Fig 1.
Overview of the different steps in sampling, extraction, cDNA synthesis, library building, sequencing and bioinformatics used in our protocol for the detection and quantification of human viral pathogens from airplane toilet waste.
Fig 2.
Heatmap of the top 50 most abundant viruses in the airplane toilet waste.
Read number values were converted to Viral Reads Per Million (VRPM) and log 10 transformed. Hierarchical clustering was done on the airplane samples and colored by region. The putative viral host is marked in the left column. In some cases the host is debated, and these are discussed more in the Discussion and Strengths and Limitations sections.
Fig 3.
Principal component analysis (PCA) of the airplane sewage viral community composition.
Log10 transformed viral reads per million (VRPM) values for the 12 most abundant virus families were used as input. The individual samples are colored according to their assigned region.
Fig 4.
Viral species richness of the samples grouped according to their city of departure.
Statistical analysis was done on region level, using Anova to test for significance (p<0.05) followed by pairwise t-tests with Bonferroni correction for multiple testing. ** = p<0.01.
Fig 5.
Enteric viruses detected in the sewage from the 19 airplanes.

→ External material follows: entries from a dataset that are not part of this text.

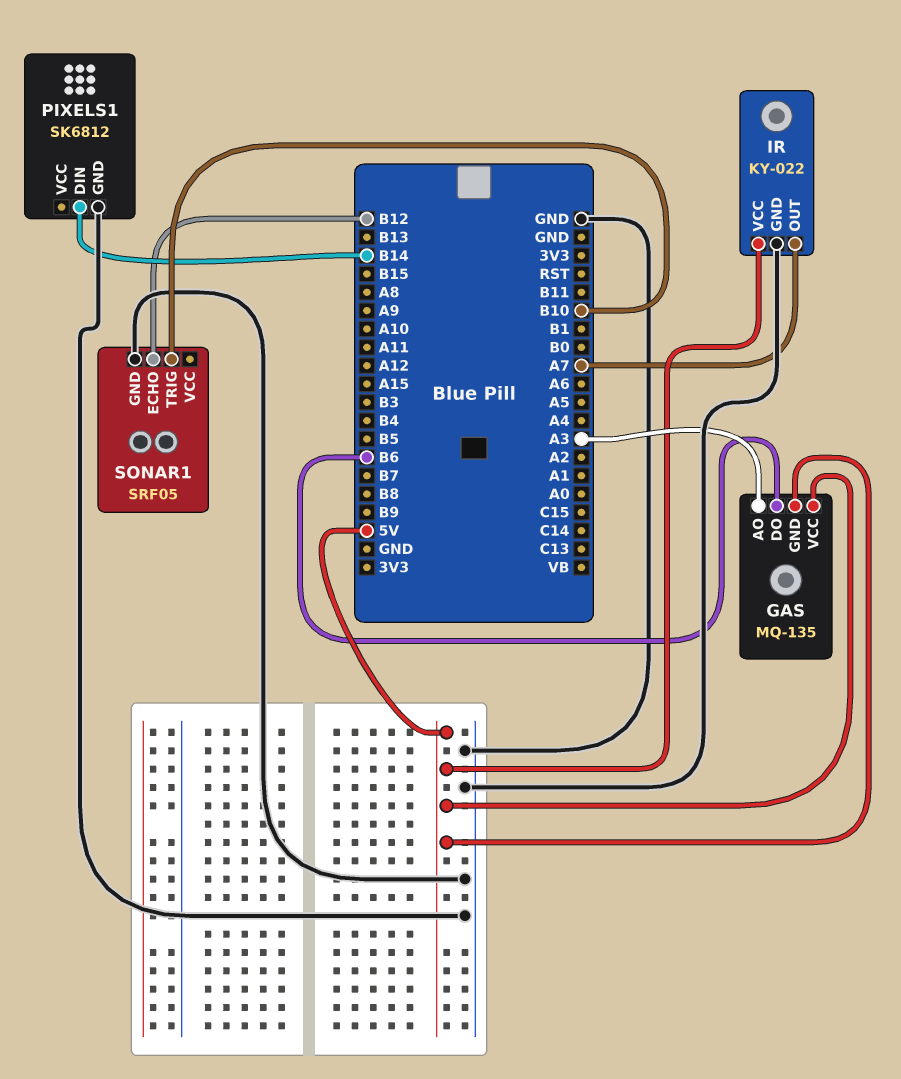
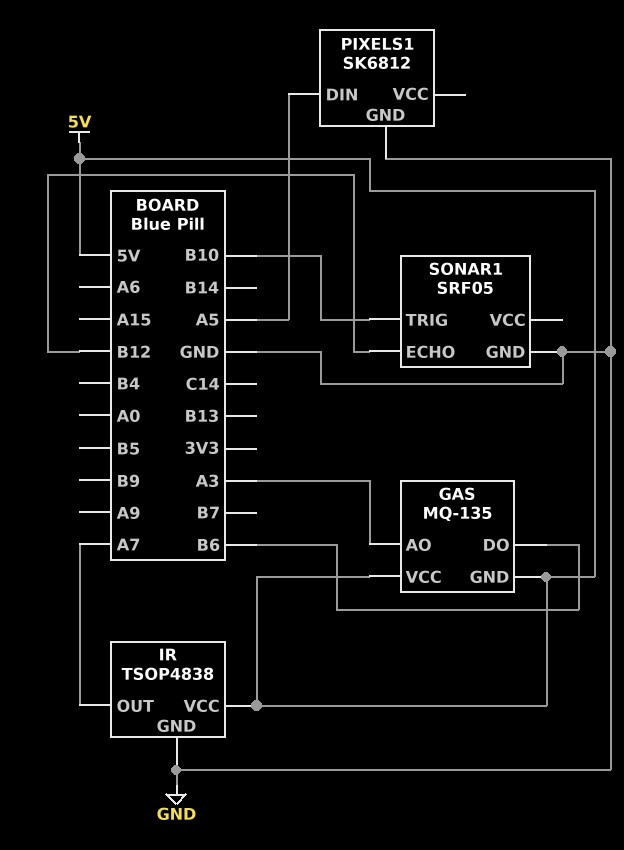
IR: KY-022 -> TSOP4838
PIXELS1 pin DIN: B14 -> A5

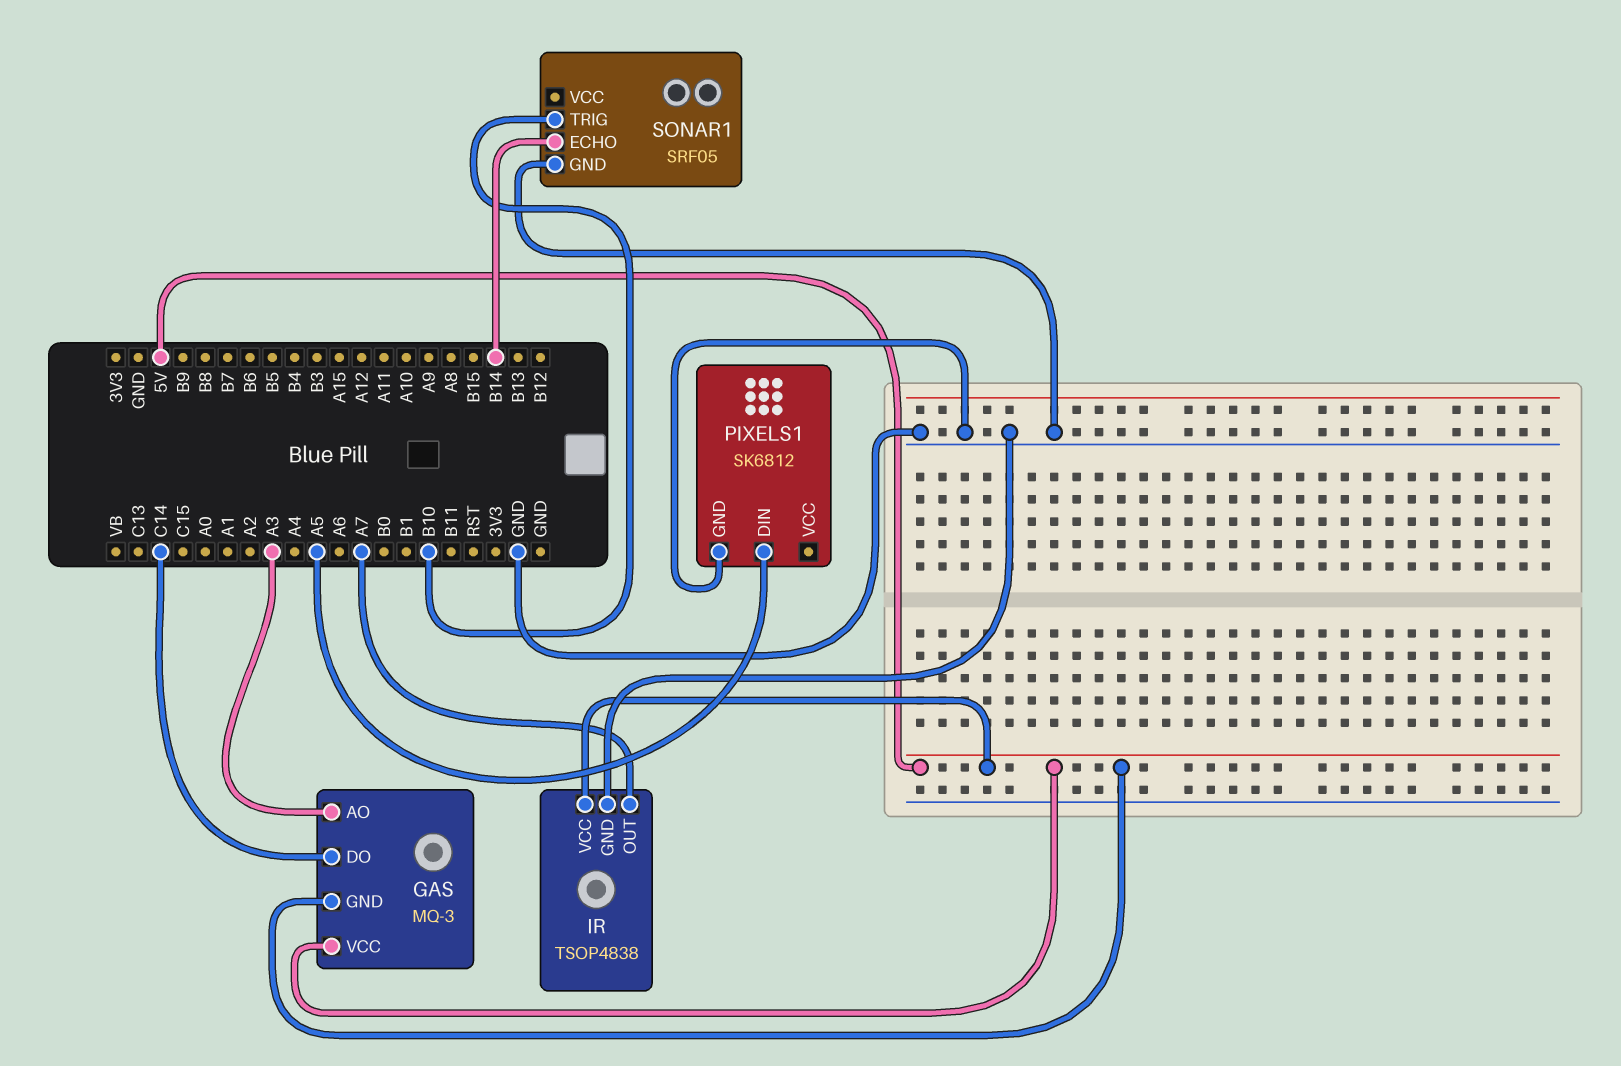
GAS: MQ-135 -> MQ-3
GAS pin DO: B6 -> C14
SONAR1 pin ECHO: B12 -> B14

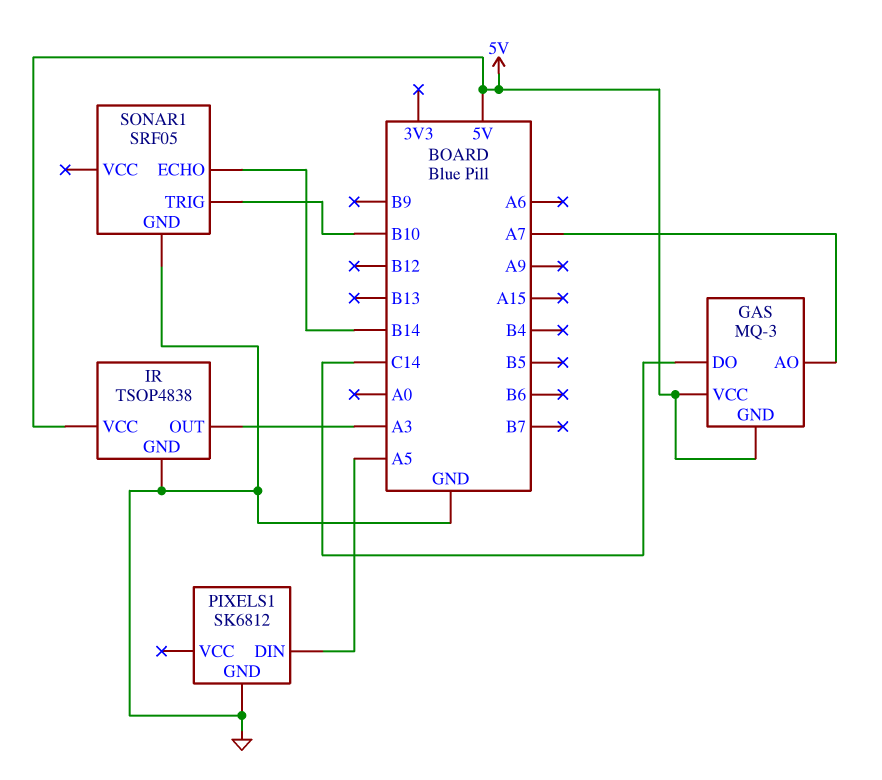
GAS pin AO: A3 -> A7
IR pin OUT: A7 -> A3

The airplane samples are grouped according to their departing city (n = 1–3). The y-axis was log-transformed viral reads per million (VRPM). For the statistical analysis, the cities were grouped according to their assigned region, and tested for significance using the Kruskal-Wallis rank sum test. If significant, the pairwise significance was determined using the Wilcoxon test with Bonferroni correction for multiple testing. * = p-Wilcoxon < 0.05, ** = p-Wilcoxon < 0.01, † = p-Kruskal-Wallis < 0.05.